Honestly, I don’t understand the blog post’s point about the self-attention example. Both implementation, either calling to the single-head attention or writing it from scratch looks fine to me.
Honestly (and this might be an unpopular opinion here), I think don’t think Fortran will ever attract someone making those criticisms of numpy. Fortran is wonderful if you’re dealing with complicated calculations involving fancy arrays that you’ll code once and rarely return to. It’s not good for one-off code, hacked together solutions, or quickly prototyping algorithms. And I personally think this can be a strength that Fortran has over Python/numpy. If you want something that’s quick and easy, something that doesn’t require you to look at documentation or maybe sketch things out on paper to be sure you write the logic correctly, then the long argument lists and strong, static typing of Fortran will simply not be attractive and that’s okay.
Hi @Ellehan and welcome.
AFAICT, Fortran is not mentioned in the blog post. The post is mostly about how avoiding loops led to the introduction of overcomplicated solutions (compared to good-ol’ MATLAB-like syntax).
But in the real world, the MVP (i.e., the prototype) often becomes the product, so Fortran might not be considered at all even if it’s the best tool for the job.
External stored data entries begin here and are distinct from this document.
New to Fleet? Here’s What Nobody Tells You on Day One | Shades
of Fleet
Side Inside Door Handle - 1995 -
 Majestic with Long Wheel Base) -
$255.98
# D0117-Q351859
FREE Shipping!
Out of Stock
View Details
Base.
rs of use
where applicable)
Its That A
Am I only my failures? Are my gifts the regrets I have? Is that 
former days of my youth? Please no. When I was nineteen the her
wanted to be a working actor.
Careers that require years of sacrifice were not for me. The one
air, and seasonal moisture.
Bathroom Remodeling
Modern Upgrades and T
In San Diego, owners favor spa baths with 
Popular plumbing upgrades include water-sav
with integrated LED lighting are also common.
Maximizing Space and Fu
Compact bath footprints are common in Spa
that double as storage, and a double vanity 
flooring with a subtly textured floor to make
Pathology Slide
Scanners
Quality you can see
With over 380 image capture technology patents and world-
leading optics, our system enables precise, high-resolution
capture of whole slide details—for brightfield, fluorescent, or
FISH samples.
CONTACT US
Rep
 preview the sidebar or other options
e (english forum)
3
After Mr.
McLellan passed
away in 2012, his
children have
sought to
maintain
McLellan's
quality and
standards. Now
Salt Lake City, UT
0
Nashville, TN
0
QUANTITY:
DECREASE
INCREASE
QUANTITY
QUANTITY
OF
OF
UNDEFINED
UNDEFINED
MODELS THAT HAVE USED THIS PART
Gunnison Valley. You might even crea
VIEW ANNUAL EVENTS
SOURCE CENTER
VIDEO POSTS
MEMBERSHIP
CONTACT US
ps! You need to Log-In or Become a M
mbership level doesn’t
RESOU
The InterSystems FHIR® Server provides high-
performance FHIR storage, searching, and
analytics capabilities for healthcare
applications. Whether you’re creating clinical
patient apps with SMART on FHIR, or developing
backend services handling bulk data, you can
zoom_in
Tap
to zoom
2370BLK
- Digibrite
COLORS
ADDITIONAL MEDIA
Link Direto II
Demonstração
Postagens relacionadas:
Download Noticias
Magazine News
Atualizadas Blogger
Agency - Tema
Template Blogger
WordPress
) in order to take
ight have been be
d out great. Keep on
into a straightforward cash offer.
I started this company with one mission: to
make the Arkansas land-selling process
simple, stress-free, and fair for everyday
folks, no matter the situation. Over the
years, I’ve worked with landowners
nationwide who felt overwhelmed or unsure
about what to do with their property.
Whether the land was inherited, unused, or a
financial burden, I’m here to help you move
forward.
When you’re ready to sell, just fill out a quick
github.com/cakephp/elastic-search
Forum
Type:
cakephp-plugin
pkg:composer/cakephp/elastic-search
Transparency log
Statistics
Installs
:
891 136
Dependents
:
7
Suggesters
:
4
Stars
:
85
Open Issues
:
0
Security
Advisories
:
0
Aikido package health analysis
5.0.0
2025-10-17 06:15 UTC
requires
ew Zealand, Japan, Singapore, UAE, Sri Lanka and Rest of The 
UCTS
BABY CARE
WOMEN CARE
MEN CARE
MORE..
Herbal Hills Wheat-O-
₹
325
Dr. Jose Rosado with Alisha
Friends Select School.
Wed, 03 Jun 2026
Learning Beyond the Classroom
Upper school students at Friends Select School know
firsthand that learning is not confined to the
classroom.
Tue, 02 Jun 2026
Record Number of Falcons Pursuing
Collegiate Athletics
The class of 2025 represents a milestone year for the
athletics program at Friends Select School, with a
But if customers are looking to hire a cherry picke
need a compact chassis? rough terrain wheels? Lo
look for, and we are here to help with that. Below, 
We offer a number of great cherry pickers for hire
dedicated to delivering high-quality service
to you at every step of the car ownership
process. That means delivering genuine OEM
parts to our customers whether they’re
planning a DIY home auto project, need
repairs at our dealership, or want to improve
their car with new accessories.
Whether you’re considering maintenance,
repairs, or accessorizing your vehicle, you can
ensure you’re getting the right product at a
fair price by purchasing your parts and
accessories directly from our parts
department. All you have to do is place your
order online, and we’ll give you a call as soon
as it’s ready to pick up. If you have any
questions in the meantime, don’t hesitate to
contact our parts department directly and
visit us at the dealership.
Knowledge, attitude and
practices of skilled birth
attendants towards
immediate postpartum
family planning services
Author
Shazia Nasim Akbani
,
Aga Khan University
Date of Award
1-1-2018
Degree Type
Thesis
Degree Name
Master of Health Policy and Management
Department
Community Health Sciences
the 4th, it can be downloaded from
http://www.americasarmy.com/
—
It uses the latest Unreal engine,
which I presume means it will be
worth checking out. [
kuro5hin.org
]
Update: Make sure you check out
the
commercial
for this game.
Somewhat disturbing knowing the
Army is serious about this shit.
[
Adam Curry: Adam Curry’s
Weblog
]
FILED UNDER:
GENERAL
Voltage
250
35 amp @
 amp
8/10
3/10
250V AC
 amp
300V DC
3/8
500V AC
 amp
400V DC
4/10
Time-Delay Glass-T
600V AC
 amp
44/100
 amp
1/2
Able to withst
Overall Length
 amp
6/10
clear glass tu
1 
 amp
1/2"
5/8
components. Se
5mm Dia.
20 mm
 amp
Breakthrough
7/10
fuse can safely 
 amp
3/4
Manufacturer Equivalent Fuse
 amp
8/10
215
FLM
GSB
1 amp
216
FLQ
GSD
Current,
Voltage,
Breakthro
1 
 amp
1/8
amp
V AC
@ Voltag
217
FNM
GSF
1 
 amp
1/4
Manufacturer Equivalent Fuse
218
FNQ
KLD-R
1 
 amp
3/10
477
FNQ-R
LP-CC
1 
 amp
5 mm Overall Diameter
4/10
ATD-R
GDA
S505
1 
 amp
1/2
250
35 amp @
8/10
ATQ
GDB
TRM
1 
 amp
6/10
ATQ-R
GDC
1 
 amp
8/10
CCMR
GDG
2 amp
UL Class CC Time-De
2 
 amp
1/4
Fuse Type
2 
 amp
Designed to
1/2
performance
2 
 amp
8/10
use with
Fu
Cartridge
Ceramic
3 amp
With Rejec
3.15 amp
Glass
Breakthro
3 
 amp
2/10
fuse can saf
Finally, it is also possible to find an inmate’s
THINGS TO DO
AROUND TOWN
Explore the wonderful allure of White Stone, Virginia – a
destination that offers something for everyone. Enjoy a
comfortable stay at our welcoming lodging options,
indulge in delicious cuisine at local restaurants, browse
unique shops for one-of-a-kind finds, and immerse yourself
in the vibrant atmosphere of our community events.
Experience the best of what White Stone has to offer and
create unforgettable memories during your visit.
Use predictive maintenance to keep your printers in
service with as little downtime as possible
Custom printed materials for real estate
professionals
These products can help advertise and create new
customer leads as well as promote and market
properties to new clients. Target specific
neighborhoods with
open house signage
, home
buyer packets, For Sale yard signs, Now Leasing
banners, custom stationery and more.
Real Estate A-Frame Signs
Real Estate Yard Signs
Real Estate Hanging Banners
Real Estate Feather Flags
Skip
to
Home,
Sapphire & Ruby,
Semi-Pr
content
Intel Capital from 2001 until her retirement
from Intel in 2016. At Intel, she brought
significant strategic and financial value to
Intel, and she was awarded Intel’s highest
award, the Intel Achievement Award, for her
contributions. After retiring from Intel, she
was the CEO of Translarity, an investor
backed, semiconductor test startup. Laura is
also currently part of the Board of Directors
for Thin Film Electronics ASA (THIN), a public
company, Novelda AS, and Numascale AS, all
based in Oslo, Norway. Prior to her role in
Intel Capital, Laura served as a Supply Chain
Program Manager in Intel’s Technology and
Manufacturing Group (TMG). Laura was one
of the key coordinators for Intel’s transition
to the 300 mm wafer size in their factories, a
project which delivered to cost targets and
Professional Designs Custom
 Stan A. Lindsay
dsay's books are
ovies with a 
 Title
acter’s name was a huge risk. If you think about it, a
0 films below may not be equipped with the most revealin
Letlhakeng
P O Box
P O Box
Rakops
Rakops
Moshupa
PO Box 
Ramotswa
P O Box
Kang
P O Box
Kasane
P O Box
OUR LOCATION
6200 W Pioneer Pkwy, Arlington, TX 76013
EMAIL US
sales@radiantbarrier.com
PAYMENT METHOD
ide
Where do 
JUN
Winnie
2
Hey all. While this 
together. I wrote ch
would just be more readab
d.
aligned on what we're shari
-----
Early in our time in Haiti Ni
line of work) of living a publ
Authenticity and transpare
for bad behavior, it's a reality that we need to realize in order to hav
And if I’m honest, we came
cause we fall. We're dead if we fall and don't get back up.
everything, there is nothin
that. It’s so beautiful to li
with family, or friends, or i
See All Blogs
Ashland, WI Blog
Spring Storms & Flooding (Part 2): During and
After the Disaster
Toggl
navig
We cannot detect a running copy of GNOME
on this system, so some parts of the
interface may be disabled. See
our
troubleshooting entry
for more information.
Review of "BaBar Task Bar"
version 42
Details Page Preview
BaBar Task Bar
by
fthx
Before Fortran 90 there were no assumed-shape array arguments or optional arguments. so array dimensions needed to be passed, as did control parameters specifying details such as an error tolerance, maximum number of iterations, how many intermediate results to print, etc. But in modern Fortran you can use assumed-shape arguments and use optional arguments for the control parameters (with reasonable defaults if they are not set) or set them in a single derived type, so even a complicated procedure need not have many required arguments.